The Texas A&M Transportation Institute (TTI) hosted a retirement reception on Apr. 18 to celebrate the career of William R. “Bill” Stockton. Family, friends and TTI staff — past and present — gathered at TTI’s headquarters to honor Bill after 40 years of service at TTI.
“What a blessing it is to be here with you today. I am so happy that you would take the time out to come by and say hello to me, but certainly not for the last time,” exclaimed Stockton. “Like someone who has just been named an Oscars winner, there are countless people to thank who have meant so much to me personally and professionally in my career at TTI.”
Stockton enrolled at Texas A&M University as a member of the class of ‘69 in Company A-2. He rose to the rank of cadet lieutenant colonel before graduating and was inducted into the Army as a second lieutenant at Fort Bliss. Stockton served in the Army Reserves for 30 years and retired as a lieutenant colonel, accumulating six individual commendation medals from the Army.
After working at TTI as a student earning his master’s degree from Texas A&M, Stockton joined TTI as an engineering research associate in 1974. After 10 years, Stockton briefly left TTI and joined the Urban Transportation Department at the City of Austin as assistant director and quickly ascended to public works director in 1988.
In 1994, Stockton returned to TTI and earned his doctorate from Texas A&M. He worked his way to TTI deputy director and was recognized over the years with numerous awards and honors, including the Charley V. Wootan Award for Career Achievement in Research in 2014, being named a Texas A&M University System Regents Fellow in 2017 and — most recently — the prestigious Road Hand Award from the Texas Department of Transportation in 2023.
But what sets Stockton apart — according to reception emcee Robert Wunderlich, TTI senior research engineer and director of the Center for Transportation Safety — is his deep commitment to helping others succeed.
“Those who have worked with Bill can attest to his dedication to helping them become the best they can be, recognizing their strengths and weaknesses and providing support when needed,” Wunderlich said. “Stockton’s ability to inspire and guide others has had a profound impact on the lives and careers of those around him, including myself.”
In addition to Wunderlich, several TTIers and friends — past and present — spoke at the reception to reflect on their relationship with Bill over the years, including Dennis Christiansen, Ginger Goodin, Terri Parker, Joe Blaschke (Bill’s roommate at Texas A&M), David Ellis and Cathy Reiley.
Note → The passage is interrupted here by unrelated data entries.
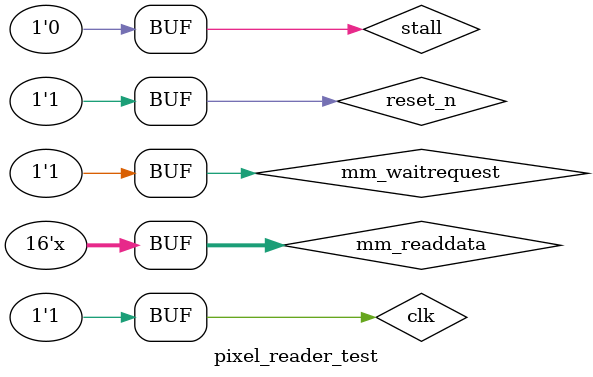
<source format=sv>
`timescale 1ns/100ps

module pixel_reader_test;

    logic clk;
    logic reset_n;

    logic [19:0] mm_address;
    logic        mm_read;
    logic [15:0] mm_readdata;
    logic        mm_waitrequest;

    logic [23:0] st_pixel_data;
    logic        st_pixel_valid;
    logic        st_pixel_ready;

    logic        stall;
    logic [23:0] last_value;
    logic [7:0]  num_values;

    pixel_reader u0(
        .clk,
        .reset_n,

        .next_frame('0),

        .mm_address,
        .mm_read,
        .mm_readdata,
        .mm_waitrequest,

        .st_pixel_data,
        .st_pixel_valid,
        .st_pixel_ready
    );

    fake_sink #(
        .DATA_WIDTH(24)
    ) u1(
        .clk,
        .reset_n,

        .data(st_pixel_data),
        .valid(st_pixel_valid),
        .ready(st_pixel_ready),

        .stall,
        .last_value,
        .num_values
    );

    initial begin
           clk = 0; reset_n = 0; mm_readdata = 16'hxxxx; mm_waitrequest = 1; stall = 0;
        #5 clk = 1;
        #5 clk = 0; reset_n = 1;
        #5 clk = 1;
        #5 clk = 0; mm_readdata = 16'hxxxx; mm_waitrequest = 1; stall = 0;
        #5 clk = 1;
        #5 clk = 0; mm_readdata = 16'hxxxx; mm_waitrequest = 1; stall = 0;
        #5 clk = 1;
        #5 clk = 0; mm_readdata = 16'h001f; mm_waitrequest = 0; stall = 0;
        #5 clk = 1;
        #5 clk = 0; mm_readdata = 16'hxxxx; mm_waitrequest = 1; stall = 1;
        #5 clk = 1;
        #5 clk = 0; mm_readdata = 16'hxxxx; mm_waitrequest = 1; stall = 0;
        #5 clk = 1;
        #5 clk = 0; mm_readdata = 16'h07e0; mm_waitrequest = 0; stall = 0;
        #5 clk = 1;
        #5 clk = 0; mm_readdata = 16'hxxxx; mm_waitrequest = 1; stall = 0;
        #5 clk = 1;
        #5 clk = 0; mm_readdata = 16'hf800; mm_waitrequest = 0; stall = 0;
        #5 clk = 1;
        #5 clk = 0; mm_readdata = 16'hxxxx; mm_waitrequest = 1; stall = 0;
        #5 clk = 1;
        #5 clk = 0; mm_readdata = 16'hxxxx; mm_waitrequest = 1; stall = 0;
        #5 clk = 1;
        #5 clk = 0; mm_readdata = 16'hxxxx; mm_waitrequest = 1; stall = 0;
        #5 clk = 1;
    end

endmodule

</source>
Their stories of working with Bill followed a similar tone and spoke to the quality of Bill’s character and how each of them was better off — both personally and professionally — for having had the chance to know and work with him.
“The people in this room and specifically Bill personify why a lot of us have chosen to work at TTI for a long time,” noted TTI Agency Director Emeritus Dennis Christiansen, whose relationship with Bill spans well over 50 years. “It’s not only a group of people who are extremely talented technically but also a group of people that you feel good being associated with.”
Today, Stockton is continuing his life of service as the chief operating officer of Blue Forge Alliance, a non-profit supporting the Navy’s efforts to build a new fleet of submarines. His career has been marked by extraordinary achievements, but it is his dedication to others that truly sets him apart and makes him a special person worth celebrating.
Although Bill won’t be going far, he left his TTI family with a heartfelt Celtic blessing as he ended his retirement reception, “May the road rise to meet you, may the wind be always at your back. And until we meet again, may God hold you in the palm of his hand … and let’s have lunch some time.”
TTI thanks Bill for his countless years of service and wishes him nothing but joy and happiness in his newest endeavor!